Playing with the NPR API

48 views
Skip to first unread message

Chris Beer

unread,
Mar 30, 2010, 6:13:26 PM3/30/10
to public media
I've been testing with ingesting items from the NPR API into Solr (a
Lucene-based search engine) to see what kinds of interesting analysis
and functionality can be quickly prototyped. The demonstrator, with
about 4 years of content, is at http://cbeer.info/~chris/npr-solr/npr.html
. I've blogged about it at http://authoritativeopinion.com/blog/2010/03/19/npr-api-solr/
and pushed the code out to github at http://github.com/cbeer/npr-solr
.

I'd be interested in hearing what kinds of use cases people have for
something like this.The first prototype I developed on top of it was a
"More like this" feature to pull in similar items. Maybe it's
something as simple as seeing what topics different correspondents
cover, comparing bylines over time, etc..

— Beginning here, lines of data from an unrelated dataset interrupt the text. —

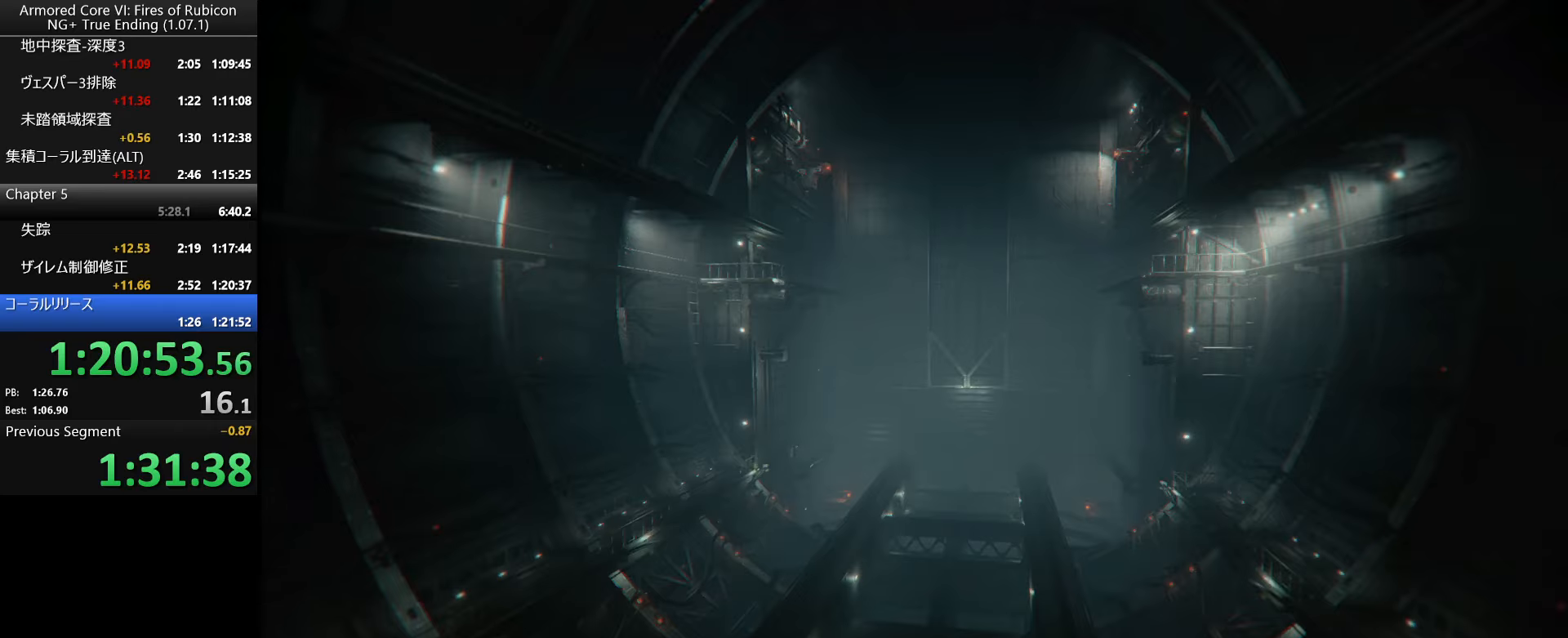
Gameplay with keyboard and mouse; each line is a JSON object with the keys and mouse buttons held at the frame after it. "events" lists presses ("down") and releases ("up") of ".", "/", "1", "2", "3", "4", "5", "6", "a", "alt_l", "alt_r", "b", "backslash", "c", "caps_lock", "comma", "ctrl_l", "ctrl_r", "d", "down", "e", "escape", "f", "f1", "f2", "f3", "f4", "f5", "f6", "g", "h", "i", "j", "k", "l", "lbracket", "left", "m", "n", "o", "p", "q", "quote", "r", "rbracket", "return", "right", "s", "semicolon", "shift_l", "shift_r", "space", "super_l", "super_r", "t", "tab", "tilde", "u", "up", "v", "w", "x", "y", "z", "mouse_left", "mouse_wheel", "mouse_right", "mouse_mb4" and "mouse_mb5" between this image and that frame as [ms after this image, input, new state], when the widget could be followed in between. "mouse_left", "mouse_wheel", "mouse_right", "mouse_mb4", "mouse_mb5" = the "left", "wheel", "right", "mb4", "mb5" buttons of the "mouse" list. No other keys are recorded. "wheel" means that the mouse wheel is clicked or scrolled. Not read: mouse_move.
{"keys": ["tab"], "mouse": [], "events": [[350, "tab", "down"], [417, "return", "down"], [434, "tab", "up"], [484, "return", "up"], [500, "tab", "down"]]}
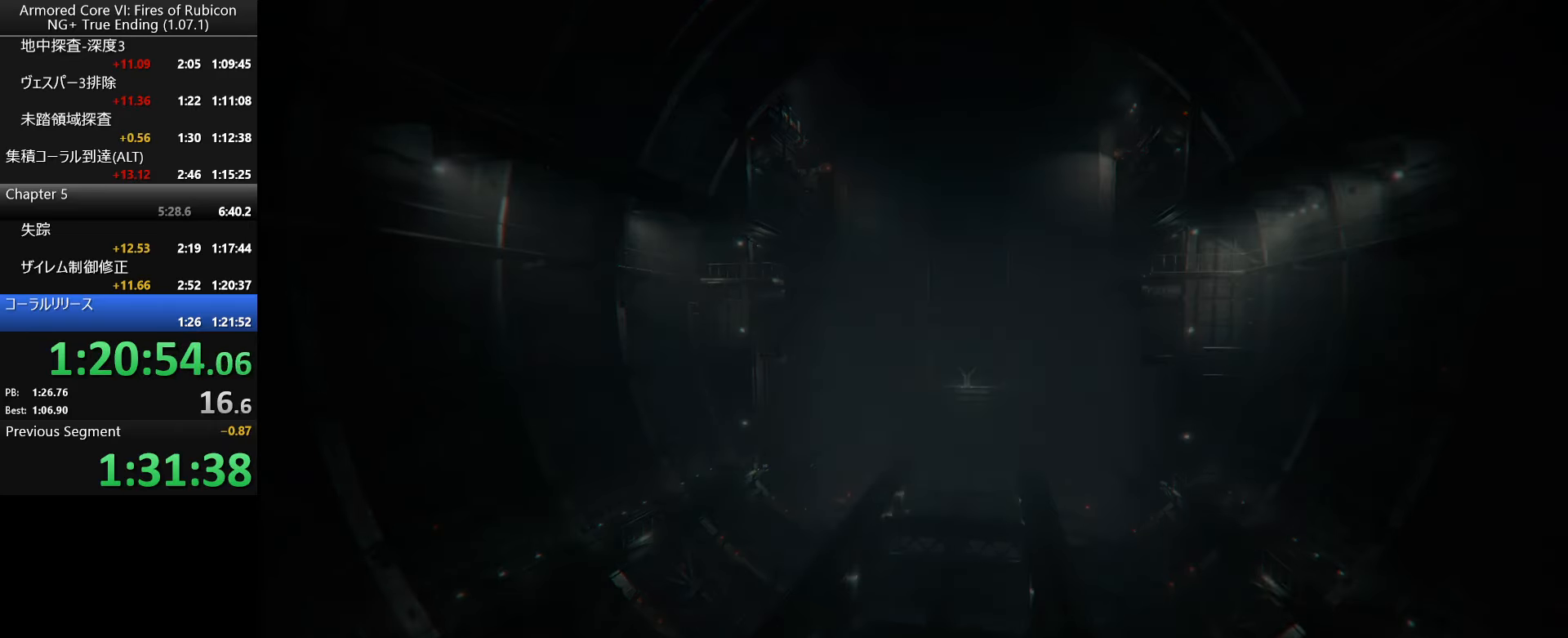
{"keys": ["tab"], "mouse": [], "events": [[50, "tab", "up"], [67, "return", "down"], [100, "return", "up"], [117, "tab", "down"], [184, "return", "down"], [184, "tab", "up"], [234, "return", "up"], [250, "tab", "down"], [300, "return", "down"], [317, "tab", "up"], [367, "return", "up"], [384, "tab", "down"], [434, "return", "down"], [450, "tab", "up"], [500, "return", "up"], [500, "tab", "down"]]}
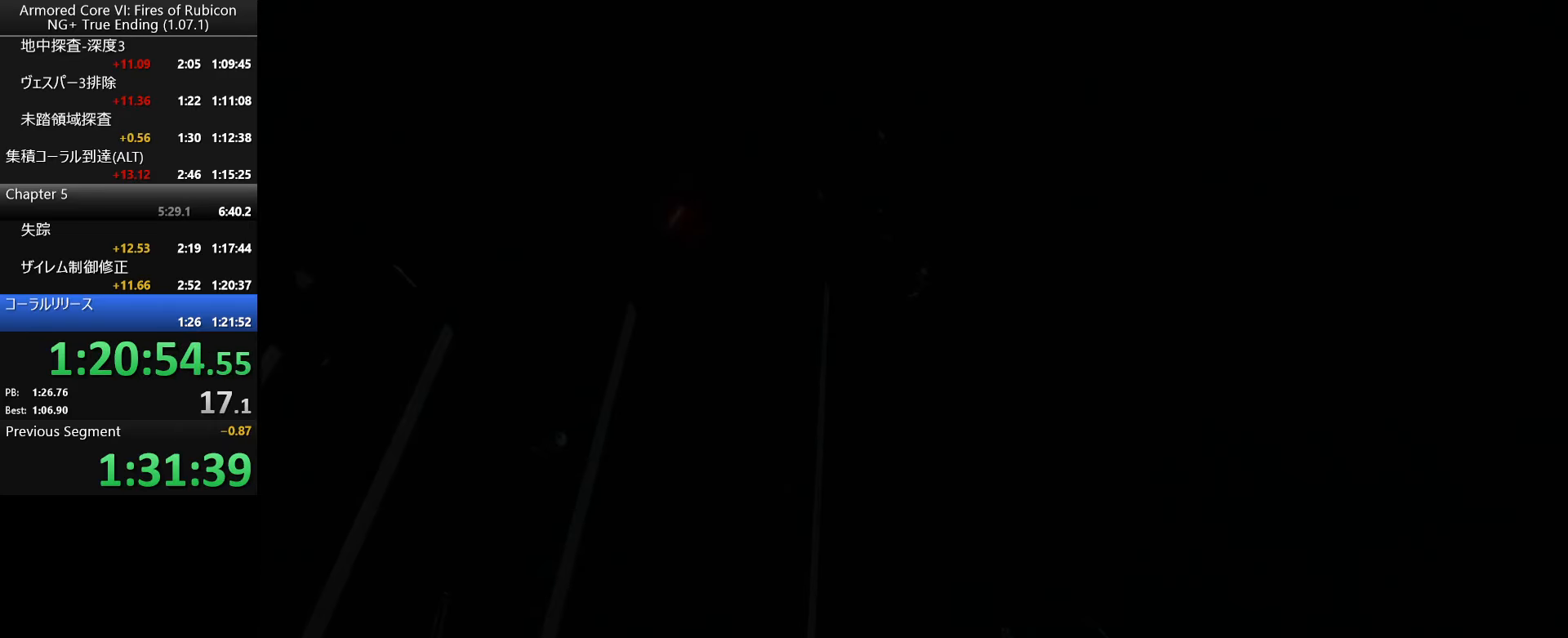
{"keys": [], "mouse": [], "events": [[67, "tab", "up"]]}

Hope someone finds this interesting.

Chris

johntynan

unread,
Mar 31, 2010, 7:59:23 AM3/31/10
to public media
Chris,

Thanks so much for doing this. I think one of the great strengths of
your using Solr is its ability to get beyond the 20 item per request
limitation.

I have two ideas that I would like to work on. I think the NPR API
needs a "editorial layer" where you can generate a large set of
results, then "curate" them according to the relevance to the story or
topic that you are hoping to show. I have a use case with the NPR
Timeline widget that I'd be glad to talk about with you further.

I also have a second idea that I was intending to work on here:
http://code.google.com/p/nprmusicmegaphone/

I call it the NPR Music Megaphone:

NPR Music Megaphone aims to create a seamless listening experience for
NPR Music content. The goal is to leverage the NPR API and web
standards like xspf (and eventually HTML5) to provide a continuous
music/interview stream based on user preferences.

Starting with the NPR API Reference:
http://www.npr.org/api/inputReference.php

I am thinking of creating a web-based music station with:

Choice of Genres:
http://api.npr.org/list?id=3018

Choice of Artists:
http://api.npr.org/list?id=3009

Then, to create xml parsers (and an xml to xspf parser).

Specifically, I will want to look for links to m3u files (among other
resoureces) in a feed similar to this:
http://api.npr.org/query?id=15404041&fields=title,teaser,storyDate,audio,album,artist&output=NPRML&apiKey=MDAxNzgwMDQ5MDEyMTQ4NzYyMjU4YmY1Yw004

Then, in the browser, use the Wax Mp3 player to play the audio:
http://wiki.github.com/waxmp3/player

I'd like to host this on google app engine.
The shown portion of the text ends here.